Oikos

Iran Berencana Menghapus Angka Nol dari Mata Uangnya yang Anjlok

  • Berdasarkan sistem yang diusulkan, satu rial akan setara dengan 10.000 pada nilai saat ini dan dibagi lagi menjadi 100 gheran.
  • Usulan redenominasi pertama kali diajukan pada 2019, tetapi kemudian ditangguhkan.

JERNIH – Komisi ekonomi parlemen Iran menghidupkan kembali rencana yang telah lama tertunda untuk memotong empat angka nol dari mata uang negara yang sedang jatuh, sebagai bagian dari upaya menyederhanakan transaksi keuangan.

“Rapat komisi ekonomi hari ini menyetujui nama ‘rial’ sebagai mata uang nasional, serta penghapusan empat angka nol,” kata situs web parlemen ICANA, mengutip Shamseddin Hosseini, ketua komisi tersebut, kemarin.

Berdasarkan sistem yang diusulkan, satu rial akan setara dengan 10.000 pada nilai saat ini dan dibagi lagi menjadi 100 gheran, menurut ICANA. Usulan redenominasi pertama kali diajukan pada 2019, tetapi kemudian ditangguhkan. RUU yang sedang berjalan harus melalui pemungutan suara parlemen dan mendapatkan persetujuan Dewan Wali, sebuah badan yang berwenang untuk memeriksa undang-undang. Namun tidak segera jelas kapan pemungutan suara parlemen tentang rencana itu dilakukan.

Pada bulan Mei, Gubernur Bank Sentral Iran Mohammad Reza Farzin mengatakan ia akan melanjutkan rencana tersebut, dengan mencatat bahwa rial Iran “tidak memiliki citra yang baik” dalam ekonomi global.

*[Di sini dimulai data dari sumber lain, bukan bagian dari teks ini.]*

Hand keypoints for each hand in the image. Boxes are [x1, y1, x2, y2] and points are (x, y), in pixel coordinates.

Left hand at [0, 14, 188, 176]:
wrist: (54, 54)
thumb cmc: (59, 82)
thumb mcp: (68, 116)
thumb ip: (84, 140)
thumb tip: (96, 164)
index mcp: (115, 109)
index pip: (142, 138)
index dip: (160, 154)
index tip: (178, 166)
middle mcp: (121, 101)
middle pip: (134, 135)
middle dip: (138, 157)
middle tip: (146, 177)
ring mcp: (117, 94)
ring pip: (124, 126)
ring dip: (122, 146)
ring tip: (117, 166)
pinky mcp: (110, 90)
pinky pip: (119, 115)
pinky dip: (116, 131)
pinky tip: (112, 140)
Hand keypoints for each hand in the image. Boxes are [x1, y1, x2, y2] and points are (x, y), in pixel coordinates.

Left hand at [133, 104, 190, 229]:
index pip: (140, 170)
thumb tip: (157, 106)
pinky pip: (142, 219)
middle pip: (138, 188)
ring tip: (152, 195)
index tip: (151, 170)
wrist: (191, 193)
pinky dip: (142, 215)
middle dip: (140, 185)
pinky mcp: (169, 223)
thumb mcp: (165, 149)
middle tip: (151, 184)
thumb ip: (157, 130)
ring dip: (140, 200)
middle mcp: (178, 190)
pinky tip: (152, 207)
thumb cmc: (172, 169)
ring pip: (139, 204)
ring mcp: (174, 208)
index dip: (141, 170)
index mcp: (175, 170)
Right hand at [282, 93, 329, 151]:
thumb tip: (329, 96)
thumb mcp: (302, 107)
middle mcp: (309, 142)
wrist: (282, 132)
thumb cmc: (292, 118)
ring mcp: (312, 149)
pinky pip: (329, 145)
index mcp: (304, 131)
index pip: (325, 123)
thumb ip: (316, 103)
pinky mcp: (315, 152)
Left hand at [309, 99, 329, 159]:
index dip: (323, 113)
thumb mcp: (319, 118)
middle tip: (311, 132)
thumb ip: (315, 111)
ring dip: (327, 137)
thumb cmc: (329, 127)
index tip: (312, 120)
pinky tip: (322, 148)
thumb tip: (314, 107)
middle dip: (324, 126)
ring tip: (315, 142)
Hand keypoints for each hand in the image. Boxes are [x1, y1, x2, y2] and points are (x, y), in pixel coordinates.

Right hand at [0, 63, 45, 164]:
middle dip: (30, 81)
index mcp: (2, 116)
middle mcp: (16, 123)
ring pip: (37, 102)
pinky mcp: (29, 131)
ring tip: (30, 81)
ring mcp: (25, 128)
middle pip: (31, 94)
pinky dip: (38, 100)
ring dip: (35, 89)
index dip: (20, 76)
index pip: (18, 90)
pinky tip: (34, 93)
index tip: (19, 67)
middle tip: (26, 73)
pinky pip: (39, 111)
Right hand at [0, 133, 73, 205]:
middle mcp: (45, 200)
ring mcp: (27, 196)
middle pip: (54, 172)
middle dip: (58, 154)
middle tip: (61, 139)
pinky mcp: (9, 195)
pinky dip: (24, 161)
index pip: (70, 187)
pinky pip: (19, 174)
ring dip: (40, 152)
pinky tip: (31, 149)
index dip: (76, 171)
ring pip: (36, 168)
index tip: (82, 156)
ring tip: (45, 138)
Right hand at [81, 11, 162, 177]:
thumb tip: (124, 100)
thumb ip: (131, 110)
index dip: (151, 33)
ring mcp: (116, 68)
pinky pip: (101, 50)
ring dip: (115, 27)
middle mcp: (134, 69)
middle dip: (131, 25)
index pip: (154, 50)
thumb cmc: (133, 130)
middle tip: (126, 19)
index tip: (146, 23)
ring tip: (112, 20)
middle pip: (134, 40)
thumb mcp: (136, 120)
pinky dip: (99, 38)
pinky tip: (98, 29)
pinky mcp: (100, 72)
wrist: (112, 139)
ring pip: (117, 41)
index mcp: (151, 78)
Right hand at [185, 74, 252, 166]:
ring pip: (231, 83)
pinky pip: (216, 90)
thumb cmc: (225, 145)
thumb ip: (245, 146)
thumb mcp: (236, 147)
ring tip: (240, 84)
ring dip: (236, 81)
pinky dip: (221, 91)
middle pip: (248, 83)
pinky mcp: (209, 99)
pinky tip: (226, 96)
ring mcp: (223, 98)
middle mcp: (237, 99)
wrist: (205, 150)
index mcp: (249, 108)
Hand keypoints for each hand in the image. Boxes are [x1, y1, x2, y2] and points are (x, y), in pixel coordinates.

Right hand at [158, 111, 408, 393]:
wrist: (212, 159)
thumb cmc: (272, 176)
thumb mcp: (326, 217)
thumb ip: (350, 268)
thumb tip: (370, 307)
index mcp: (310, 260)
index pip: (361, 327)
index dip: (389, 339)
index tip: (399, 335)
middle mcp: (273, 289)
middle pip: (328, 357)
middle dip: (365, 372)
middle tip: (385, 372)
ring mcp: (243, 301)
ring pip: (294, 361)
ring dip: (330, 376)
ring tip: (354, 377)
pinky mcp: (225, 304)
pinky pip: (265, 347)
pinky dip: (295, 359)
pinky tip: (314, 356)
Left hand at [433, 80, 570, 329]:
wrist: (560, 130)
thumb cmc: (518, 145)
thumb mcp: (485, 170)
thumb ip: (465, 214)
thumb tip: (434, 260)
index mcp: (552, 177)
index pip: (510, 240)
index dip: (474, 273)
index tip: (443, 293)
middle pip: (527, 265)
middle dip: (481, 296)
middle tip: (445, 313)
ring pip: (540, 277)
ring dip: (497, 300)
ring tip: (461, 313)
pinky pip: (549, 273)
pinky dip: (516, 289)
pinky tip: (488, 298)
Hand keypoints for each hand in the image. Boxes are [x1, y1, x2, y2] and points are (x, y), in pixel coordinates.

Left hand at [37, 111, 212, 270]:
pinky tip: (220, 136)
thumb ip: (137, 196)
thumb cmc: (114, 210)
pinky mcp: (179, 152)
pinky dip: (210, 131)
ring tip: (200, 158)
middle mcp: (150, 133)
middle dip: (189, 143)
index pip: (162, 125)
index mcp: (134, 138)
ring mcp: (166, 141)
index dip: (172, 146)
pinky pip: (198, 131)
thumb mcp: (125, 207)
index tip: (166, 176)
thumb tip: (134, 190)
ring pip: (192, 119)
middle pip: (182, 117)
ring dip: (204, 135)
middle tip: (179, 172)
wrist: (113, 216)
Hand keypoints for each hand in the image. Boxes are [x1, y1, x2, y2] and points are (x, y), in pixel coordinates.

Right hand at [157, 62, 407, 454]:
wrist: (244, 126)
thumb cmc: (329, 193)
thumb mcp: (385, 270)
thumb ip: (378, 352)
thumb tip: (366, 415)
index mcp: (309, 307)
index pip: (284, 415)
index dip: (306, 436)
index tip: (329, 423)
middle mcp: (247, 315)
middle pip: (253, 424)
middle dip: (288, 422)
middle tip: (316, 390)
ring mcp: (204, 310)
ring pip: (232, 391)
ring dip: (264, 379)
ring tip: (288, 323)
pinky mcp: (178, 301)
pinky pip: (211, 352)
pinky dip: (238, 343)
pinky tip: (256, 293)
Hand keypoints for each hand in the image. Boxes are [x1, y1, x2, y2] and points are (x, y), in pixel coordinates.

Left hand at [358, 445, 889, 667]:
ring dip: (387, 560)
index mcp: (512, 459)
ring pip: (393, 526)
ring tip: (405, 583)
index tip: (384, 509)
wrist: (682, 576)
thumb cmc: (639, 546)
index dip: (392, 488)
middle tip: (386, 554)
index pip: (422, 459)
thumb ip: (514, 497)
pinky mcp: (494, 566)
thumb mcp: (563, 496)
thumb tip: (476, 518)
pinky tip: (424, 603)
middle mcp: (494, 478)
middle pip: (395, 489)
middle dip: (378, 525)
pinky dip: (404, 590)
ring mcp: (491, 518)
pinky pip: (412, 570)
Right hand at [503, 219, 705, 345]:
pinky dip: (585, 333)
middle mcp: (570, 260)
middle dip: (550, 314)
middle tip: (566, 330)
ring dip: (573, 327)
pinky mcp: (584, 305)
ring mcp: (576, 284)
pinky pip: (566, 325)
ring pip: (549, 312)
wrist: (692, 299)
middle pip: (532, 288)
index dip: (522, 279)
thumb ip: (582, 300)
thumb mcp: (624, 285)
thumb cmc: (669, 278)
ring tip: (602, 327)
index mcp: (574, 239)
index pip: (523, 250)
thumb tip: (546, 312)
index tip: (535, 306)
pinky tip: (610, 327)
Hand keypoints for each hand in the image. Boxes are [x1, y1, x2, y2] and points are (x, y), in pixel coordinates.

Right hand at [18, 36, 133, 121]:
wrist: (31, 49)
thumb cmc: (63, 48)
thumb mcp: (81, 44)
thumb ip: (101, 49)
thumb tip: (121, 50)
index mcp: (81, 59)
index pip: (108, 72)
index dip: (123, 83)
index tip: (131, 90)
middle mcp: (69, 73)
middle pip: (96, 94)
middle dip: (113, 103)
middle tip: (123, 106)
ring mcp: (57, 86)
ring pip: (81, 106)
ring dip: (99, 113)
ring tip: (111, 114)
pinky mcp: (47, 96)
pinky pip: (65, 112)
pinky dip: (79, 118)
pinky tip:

Langkah ini diambil saat Iran menghadapi tantangan ekonomi yang semakin dalam, termasuk inflasi yang tak terkendali, mata uang yang terdevaluasi tajam, dan dampak sanksi internasional yang berkepanjangan.

Hingga hari Minggu (3/8/2025), rial diperdagangkan sekitar 920.000 terhadap dolar AS di pasar jalanan, menurut media lokal dan situs web Bonbast yang memantau nilai tukar tidak resmi. Dalam praktiknya, masyarakat Iran telah lama meninggalkan rial dalam transaksi sehari-hari dan beralih ke toman. Satu toman setara dengan 10 rial.

Perekonomian Iran telah lama berada di bawah tekanan berat akibat sanksi AS yang luas sejak penarikan diri Washington dari kesepakatan nuklir penting pada tahun 2018 selama masa jabatan pertama Presiden AS Donald Trump. Setelah kembali menjabat pada bulan Januari, Trump menghidupkan kembali kampanye sanksi “tekanan maksimum” terhadap Teheran .

Pada bulan Juni, anggota parlemen Iran menyetujui menteri ekonomi baru Ali Madanizadeh setelah pendahulunya, Abdolnaser Hemmati, digulingkan dalam mosi tidak percaya karena gagal mengatasi masalah ekonomi negara.

Pada bulan yang sama Israel melancarkan serangan yang belum pernah terjadi sebelumnya terhadap infrastruktur nuklir dan militer Iran, memulai perang mematikan selama 12 hari.